2011年11月7日星期一

City to host U.S. green-building conference - and show its stuff

Greenbuild will be an opportunity to showcase Philadelphia's embracing a way to build and live that suggests it "is on the move" and will create jobs and appeal to young professionals.

"It's a chance to change Philadelphia's story . . . to move away from a kind of Rocky and cheesesteaks to what our sustainability story is," said Heather Shayne Blakeslee, DVGBC's deputy executive director.

That story can be uniquely told here "through the lens of reuse and historic reuse" rather than the more well-known application of green practices in new construction, said Katherine Gajewski, the city's director of sustainability.

In DVGBC's territory, 152 commercial or institutional projects have met the U.S. Green Building Council's Leadership in Energy and Environmental Design standard, and an additional 347 are under LEED consideration. LEED-certified homes total "several hundred," Milkman said.

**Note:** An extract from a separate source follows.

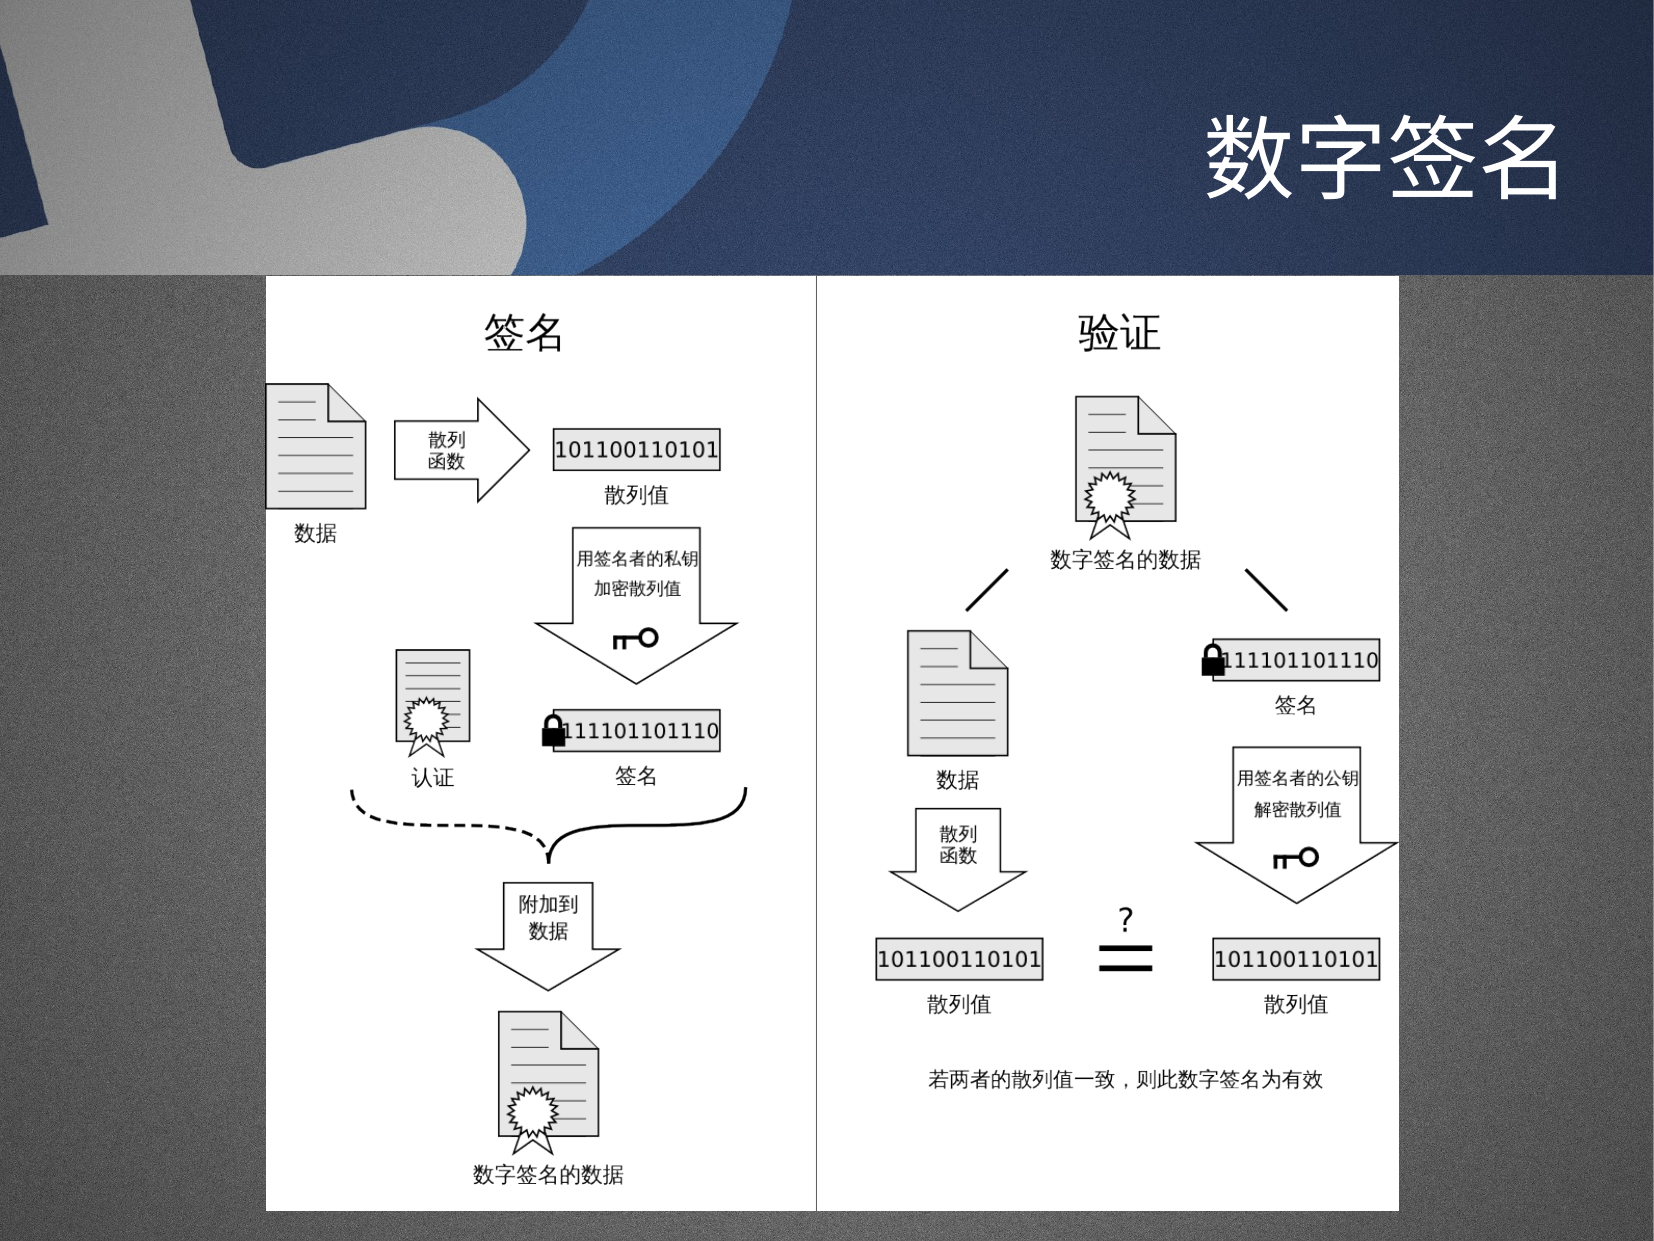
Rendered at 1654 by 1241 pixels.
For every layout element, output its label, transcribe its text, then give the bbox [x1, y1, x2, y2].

title 数字签名 [82, 49, 1571, 257]
picture [0, 0, 1654, 1241]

At the Navy Yard, the federally funded Greater Philadelphia Innovation Cluster for Energy-Efficient Buildings is just getting started on at least a five-year effort to develop innovative energy-saving building technologies, designs, and systems. The goal is to turn Philadelphia into a center of energy-efficient technology and sustainable building that will translate into volumes of retrofit work for the city's vast inventory of older buildings, and the creation of a broad range of jobs - including engineers, recyclers of construction, and demolition waste, manufacturers of components for heating, cooling, and ventilation systems and operators of such systems.

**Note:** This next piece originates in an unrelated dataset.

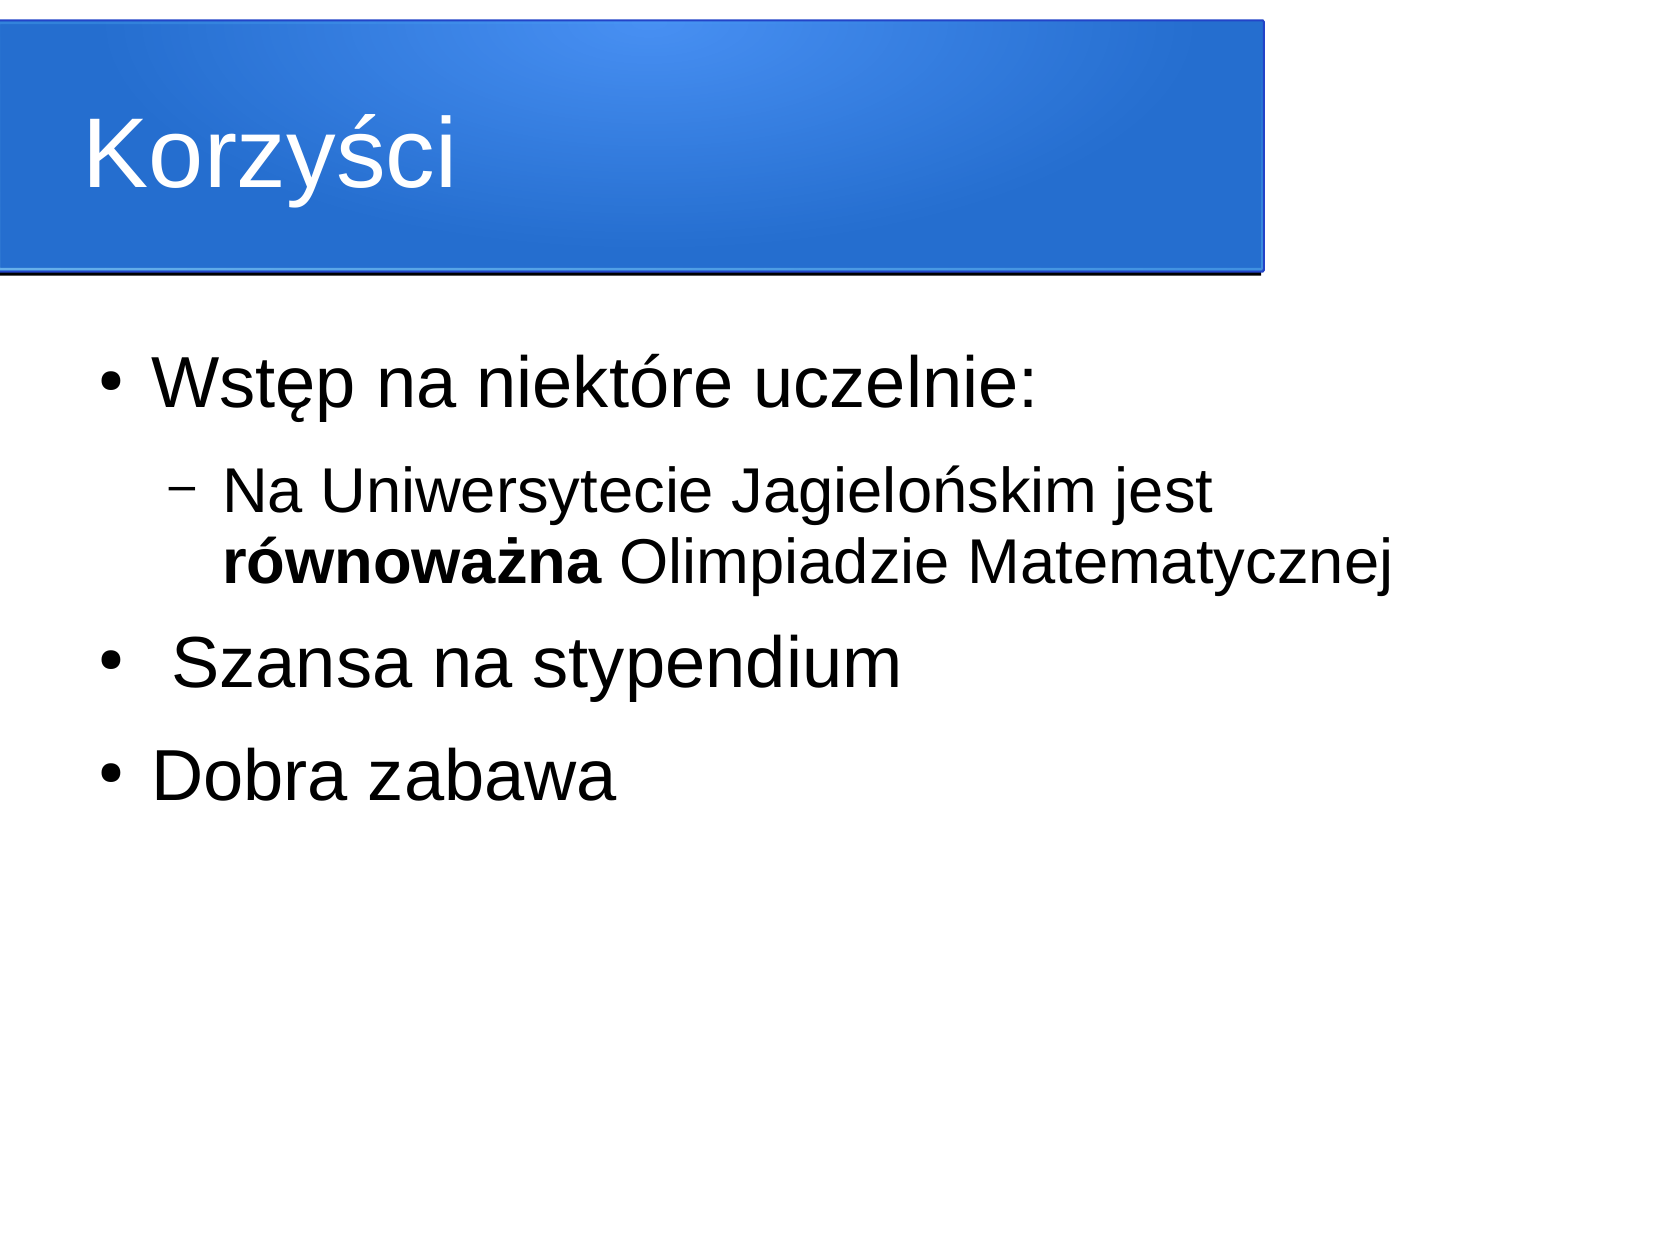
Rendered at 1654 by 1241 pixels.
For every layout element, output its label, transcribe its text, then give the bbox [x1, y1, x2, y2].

list Wstęp na niektóre uczelnie: Na Uniwersytecie Jagielońskim jest równoważna Olimpiadzie Matematycznej Szansa na stypendium Dobra zabawa [80, 342, 1536, 1062]
title Korzyści [82, 49, 1250, 257]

In short, there is plenty here to show off to Greenbuild conventioneers.

Milkman's focus now is on addressing other things that could diminish the story she wants Philadelphia and Pennsylvania to tell Greenbuild participants.

For instance, she wants passage of legislation that has languished for several years in Harrisburg that would require any new state building to be green.

She also wants City Council to adopt a bill, as other cities have, that would require building owners to disclose their facilities' energy use, something Milkman said "has the potential to drive the market for energy-efficiency investments."

At the Philadelphia Zoo and the Franklin Institute, officials say they will have projects worthy of a Greenbuild tour by 2013.

The zoo just broke ground on the Hamilton Family Children's Zoo and Education Center, intended to be a LEED-certified facility and open by spring 2013.

Also planned for completion that year is an Intermodal Transportation Center that will be topped with a solar-paneled canopy, said Chris Waldron, the zoo's director of sustainability. The center, which will include a garage along West Girard Avenue, is intended to provide easier and smoother access to the zoo for vehicles, bicyclists, and pedestrians.

At the Franklin Institute, home to the "Changing Earth" exhibit (built with sustainable products) that explores humans' impact on the world, an intended LEED-rated 53,000-square-foot addition should be well on its way by 2013.

By then, the Philadelphia School District, which has achieved LEED status for four of its buildings, will have even more. Green renovations have been completed on the 14-year-old Thurgood Marshall Elementary School in Logan, and its designation as a LEED-certified building is expected by December.